The principle of comprehensive treatment should be adopted, that is, according to the pathological type and clinical stage of tumor, combined with the general condition and functional status of patients, multidisciplinary team (MDT) model should be adopted to apply surgery, chemotherapy, radiotherapy and biologic targeting in a planned and rational way to achieve radical or maximum control of tumor, prolong patients’ survival and improve their quality of life. The aim is to achieve radical or substantial tumor control, prolong patient’s survival and improve life quality.
1.For early stage gastric cancer without evidence of lymph node metastasis, endoscopic treatment or surgery can be considered according to the depth of tumor invasion, without adjuvant radiotherapy or chemotherapy after surgery.
2. Early gastric cancer with localized progressive stage or lymph node metastasis should be treated with comprehensive treatment mainly by surgery. Depending on the depth of tumor invasion and whether it is accompanied by lymph node metastasis, direct radical surgery or preoperative neoadjuvant chemotherapy can be considered before radical surgery. Adjuvant treatment plan (adjuvant chemotherapy and, if necessary, adjuvant chemoradiotherapy) should be decided according to the postoperative pathological stage for locally progressive gastric cancer that has been successfully performed radical surgery.
3. Recurrent/metastatic gastric cancer should be treated with a comprehensive treatment based on drug therapy, and local treatment such as palliative surgery, radiotherapy, interventional therapy, radiofrequency therapy should be given at the appropriate time, and the best supportive treatment such as pain relief, stent placement and nutritional support should also be actively given.
Surgical resection is the main treatment for gastric cancer and the only way to cure it. Gastric cancer surgery is divided into radical surgery and palliative surgery, and radical resection should be strived for. Radical surgery for gastric cancer includes EMR, ESD, D0 resection and D1 resection for early gastric cancer, and (D2) and expanded surgery (D2+) for partially progressive gastric cancer. Palliative surgery for gastric cancer includes palliative resection for gastric cancer, gastrojejunostomy, jejunal nutrition tube placement, etc.
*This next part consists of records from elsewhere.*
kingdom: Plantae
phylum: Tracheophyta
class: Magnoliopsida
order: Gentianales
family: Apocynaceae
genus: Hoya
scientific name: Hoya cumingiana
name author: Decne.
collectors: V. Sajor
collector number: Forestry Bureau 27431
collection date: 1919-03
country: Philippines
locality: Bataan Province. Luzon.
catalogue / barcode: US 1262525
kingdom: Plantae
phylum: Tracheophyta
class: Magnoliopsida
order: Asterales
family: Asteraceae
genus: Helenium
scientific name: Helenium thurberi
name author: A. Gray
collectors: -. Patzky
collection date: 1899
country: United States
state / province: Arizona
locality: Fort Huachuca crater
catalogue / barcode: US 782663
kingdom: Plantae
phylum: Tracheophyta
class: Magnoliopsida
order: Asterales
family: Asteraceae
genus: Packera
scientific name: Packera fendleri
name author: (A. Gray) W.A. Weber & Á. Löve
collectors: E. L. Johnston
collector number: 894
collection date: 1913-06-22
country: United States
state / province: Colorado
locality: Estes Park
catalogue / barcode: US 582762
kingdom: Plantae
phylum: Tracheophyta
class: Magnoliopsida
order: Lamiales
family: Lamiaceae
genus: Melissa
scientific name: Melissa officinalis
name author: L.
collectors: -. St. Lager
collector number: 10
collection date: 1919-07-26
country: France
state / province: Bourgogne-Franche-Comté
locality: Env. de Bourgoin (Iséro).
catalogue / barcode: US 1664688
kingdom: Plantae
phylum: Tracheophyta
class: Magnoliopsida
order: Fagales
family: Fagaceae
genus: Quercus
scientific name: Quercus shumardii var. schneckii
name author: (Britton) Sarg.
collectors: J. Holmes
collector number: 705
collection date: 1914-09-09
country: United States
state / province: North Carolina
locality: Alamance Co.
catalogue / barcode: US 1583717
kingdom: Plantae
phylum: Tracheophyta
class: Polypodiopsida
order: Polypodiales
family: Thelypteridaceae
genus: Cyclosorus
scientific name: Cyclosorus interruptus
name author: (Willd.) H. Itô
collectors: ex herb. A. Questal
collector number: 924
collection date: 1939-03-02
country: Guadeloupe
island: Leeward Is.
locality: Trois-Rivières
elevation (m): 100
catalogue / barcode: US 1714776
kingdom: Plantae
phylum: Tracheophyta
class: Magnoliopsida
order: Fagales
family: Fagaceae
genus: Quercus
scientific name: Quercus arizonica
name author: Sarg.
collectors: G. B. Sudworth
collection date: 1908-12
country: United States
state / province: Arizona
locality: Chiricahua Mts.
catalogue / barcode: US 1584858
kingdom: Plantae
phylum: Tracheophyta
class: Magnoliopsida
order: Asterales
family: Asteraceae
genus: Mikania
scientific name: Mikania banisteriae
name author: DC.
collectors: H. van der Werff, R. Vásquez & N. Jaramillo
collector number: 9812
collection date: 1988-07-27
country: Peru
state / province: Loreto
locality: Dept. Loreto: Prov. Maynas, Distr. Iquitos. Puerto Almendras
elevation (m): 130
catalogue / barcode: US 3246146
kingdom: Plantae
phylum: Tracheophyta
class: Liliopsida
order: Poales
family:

Surgical procedures should be performed to completely remove the primary lesion and thoroughly clear the regional lymph nodes. For gastric cancer with limited growth, the margin should be at least 3 cm from the lesion; for gastric cancer with infiltrative growth, the margin should be more than 5 cm from the lesion; for gastric cancer adjacent to esophagus and duodenum, the lesion should be removed as completely as possible, and intraoperative frozen pathological examination should be performed if necessary to ensure that no cancer remains in the margin. Nowadays, D (dissection) is still used to indicate the range of lymph node clearance, such as D1 surgery refers to clearing regional lymph nodes to station 1, D2 surgery refers to clearing regional lymph nodes to station 2, and if the requirement of lymph node clearance at station 1 is not met, it is regarded as D0 surgery.
Laparoscopy is a recently developed minimally invasive surgical technique, and its application in gastric cancer should be suitable for stage I patients at present.
2.Operative style and indications.
(1) Reduction surgery.
The scope of resection is smaller than that of standard radical surgery.
(1) Endoscopic mucosa resection (EMR) and endoscopic submucosa dissection (ESD) indications: highly or moderately differentiated, non-ulcerated, less than 2 cm in diameter, no lymph node metastasis intra-mucosal cancer.
Gastric D1 resection indications: intramucosal carcinoma with a diameter of more than 2 cm, and gastric carcinoma invading the submucosa. Once lymph node metastasis appears, D2 resection should be performed.
(2) Standard surgery.
D2 radical surgery is the standard surgery for gastric cancer. If the depth of tumor infiltration exceeds the submucosa layer (muscle layer or above), or if there is lymph node metastasis but it has not yet invaded the adjacent organs, the standard surgery (D2 radical surgery) should be performed.
(3) Standard surgery + combined visceral resection: if the tumor infiltrates the adjacent organs.
(4) Palliative surgery: Only for those with distant metastasis or tumor invading important organs that cannot be removed and combined with bleeding, perforation, obstruction, etc. The purpose of palliative surgery is to relieve the symptoms and improve the quality of life.
3. Contraindications to radical surgery.
(1) Systemic conditions that cannot tolerate surgery.
(2) Local infiltration is too extensive for complete resection.
(3) Definite evidence of distant metastasis, including distant lymph node metastasis, extensive peritoneal dissemination, more than 3 metastases in the liver, etc.
(4) The presence of significant defects in the function of the heart, lungs, liver, kidneys and other important organs, severe hypoproteinemia, anemia, malnutrition and other conditions that cannot tolerate surgery.